• EXTRACT TO READ:
Highlights & Insights¶
- Three-stage decoupled design: The masked→fusion→filtering pipeline allows each component to be analyzed and replaced independently. Fusion compresses the logit difference space before passing it to conformal filtering; their systematic synergy exceeds standalone performance. This "denoise then certify" paradigm is transferable to any scenario requiring decoding-time constraints.
- Innovative application of Conformal Prediction in fairness: Extends distribution-free statistical guarantees from traditional "confidence set" scenarios to "counterfactual stability certification." The dual-branch score design transforms fairness constraints into a standard quantile calibration problem, offering methodological generality.
- Pragmatic training-free advantage: Requires only one additional cached forward pass (\(\leq 11\%\) overhead). It works with any frozen LLM checkpoint without weight access, auxiliary classifiers, or fine-tuning, making it highly practical for API-only deployment scenarios.
Limitations & Future Work¶
- Sensitive segment detection depends on external tools: COFT controls the use of sensitive segments during decoding once identified, but it is not an all-purpose implicit bias detector; unidentified proxy terms may still escape.
- Guarantees are marginal, not conditional: Conformal prediction provides marginal rather than input-conditional coverage guarantees and may become invalid under severe distribution shifts.
- Sequence-level guarantees require additional handling: Current step-by-step guarantees do not extend directly to the entire reasoning chain. Joint upper bounds or rollout score calibration are needed for end-to-end control.

Stored data entries:
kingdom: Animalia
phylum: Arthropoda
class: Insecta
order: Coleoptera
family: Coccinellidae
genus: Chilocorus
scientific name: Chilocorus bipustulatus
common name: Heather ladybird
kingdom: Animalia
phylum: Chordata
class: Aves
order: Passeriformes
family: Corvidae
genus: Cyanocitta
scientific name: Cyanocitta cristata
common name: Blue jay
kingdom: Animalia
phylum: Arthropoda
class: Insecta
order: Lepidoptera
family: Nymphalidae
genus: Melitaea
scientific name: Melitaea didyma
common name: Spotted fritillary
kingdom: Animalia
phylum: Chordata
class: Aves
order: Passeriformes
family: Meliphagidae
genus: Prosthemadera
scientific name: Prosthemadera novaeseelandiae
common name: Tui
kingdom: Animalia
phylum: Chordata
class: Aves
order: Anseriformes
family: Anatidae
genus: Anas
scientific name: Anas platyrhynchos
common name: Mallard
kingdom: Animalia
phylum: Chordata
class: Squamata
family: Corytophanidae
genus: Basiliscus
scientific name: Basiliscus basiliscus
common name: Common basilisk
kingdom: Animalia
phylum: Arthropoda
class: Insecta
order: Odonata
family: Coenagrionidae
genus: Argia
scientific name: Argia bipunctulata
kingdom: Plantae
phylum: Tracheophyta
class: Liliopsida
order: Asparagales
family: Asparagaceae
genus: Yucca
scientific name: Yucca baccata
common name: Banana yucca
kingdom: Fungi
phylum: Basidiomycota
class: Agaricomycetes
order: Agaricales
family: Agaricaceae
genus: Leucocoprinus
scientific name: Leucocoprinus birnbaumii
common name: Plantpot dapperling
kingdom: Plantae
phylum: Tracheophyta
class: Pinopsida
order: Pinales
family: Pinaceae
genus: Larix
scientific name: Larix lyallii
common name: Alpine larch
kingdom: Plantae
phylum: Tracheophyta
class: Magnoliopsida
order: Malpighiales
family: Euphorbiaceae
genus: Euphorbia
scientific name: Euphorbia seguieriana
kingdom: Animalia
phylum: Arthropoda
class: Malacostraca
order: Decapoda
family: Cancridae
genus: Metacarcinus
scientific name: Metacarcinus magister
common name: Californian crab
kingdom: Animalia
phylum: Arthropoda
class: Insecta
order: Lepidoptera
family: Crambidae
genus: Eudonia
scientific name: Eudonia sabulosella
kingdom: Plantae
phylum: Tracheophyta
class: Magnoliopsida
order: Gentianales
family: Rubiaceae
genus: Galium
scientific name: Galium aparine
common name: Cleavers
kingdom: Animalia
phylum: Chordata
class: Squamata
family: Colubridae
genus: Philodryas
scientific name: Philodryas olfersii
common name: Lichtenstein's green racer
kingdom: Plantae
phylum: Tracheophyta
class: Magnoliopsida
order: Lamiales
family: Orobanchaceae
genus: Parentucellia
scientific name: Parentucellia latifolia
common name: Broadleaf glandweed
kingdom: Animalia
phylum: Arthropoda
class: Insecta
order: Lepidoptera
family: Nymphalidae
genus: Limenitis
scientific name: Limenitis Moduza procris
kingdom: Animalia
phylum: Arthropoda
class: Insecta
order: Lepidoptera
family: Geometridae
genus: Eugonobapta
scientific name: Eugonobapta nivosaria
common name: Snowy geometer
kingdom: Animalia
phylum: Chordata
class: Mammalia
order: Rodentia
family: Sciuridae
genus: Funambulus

• WHAT THIS EXERCISE ASKS:
A - Answer these questions using the COFT summary:
(i) At most, how much overhead does the one additional cached forward pass add?
(ii) What kind of coverage guarantee does conformal prediction provide, rather than input-conditional coverage?
(iii) What does sensitive segment detection depend on?
B - Continue the COFT summary from the point where it ends.
This material comes from a separate source.

• ANSWERS FOR THE EXERCISE:
A -
(i) No more than 11%.
(ii) Marginal coverage.
(iii) External tools.

B -
- \(\lambda\) selection requires a validation set: A clean validation split is needed for Pareto elbow point selection, which may require re-tuning when deploying in new domains.
Related Work & Insights¶
- Counterfactual Fairness (Kusner et al. 2017) provides the core theoretical framework, which COFT operationalizes as token-level local parity; Conformal Prediction (Vovk et al. 2005) provides distribution-free guarantee tools, which COFT adapts for dual-branch autoregressive decoding.
- Compared to inference-time methods like DExperts or GeDi, COFT does not require external classifiers and provides statistical guarantees. Compared to representation debiasing like INLP, COFT is prompt-adaptive rather than using a fixed global projection.
- Insight: The "counterfactual masking + conformal filtering" paradigm can be extended to other trustworthy AI goals (e.g., privacy protection, factuality constraints) by defining different masking operators and non-conformity scores to enforce various safety properties.